:: Instructions to follow ::
What is needed is a single figure: how many lines of the records below contain the word "parameters".

(Records Opens)

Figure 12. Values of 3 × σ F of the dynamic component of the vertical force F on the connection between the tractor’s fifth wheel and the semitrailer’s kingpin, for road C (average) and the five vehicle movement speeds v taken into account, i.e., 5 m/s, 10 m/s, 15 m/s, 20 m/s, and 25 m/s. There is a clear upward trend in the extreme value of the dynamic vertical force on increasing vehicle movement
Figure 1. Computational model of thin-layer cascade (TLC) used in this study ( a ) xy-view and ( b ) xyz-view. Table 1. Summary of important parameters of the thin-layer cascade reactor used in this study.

(Records Closes)
(Records Opens)

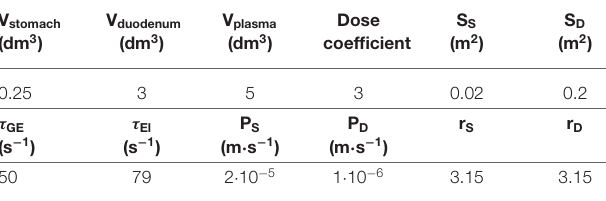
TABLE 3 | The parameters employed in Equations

(Records Closes)

:: Exercise solution ::
2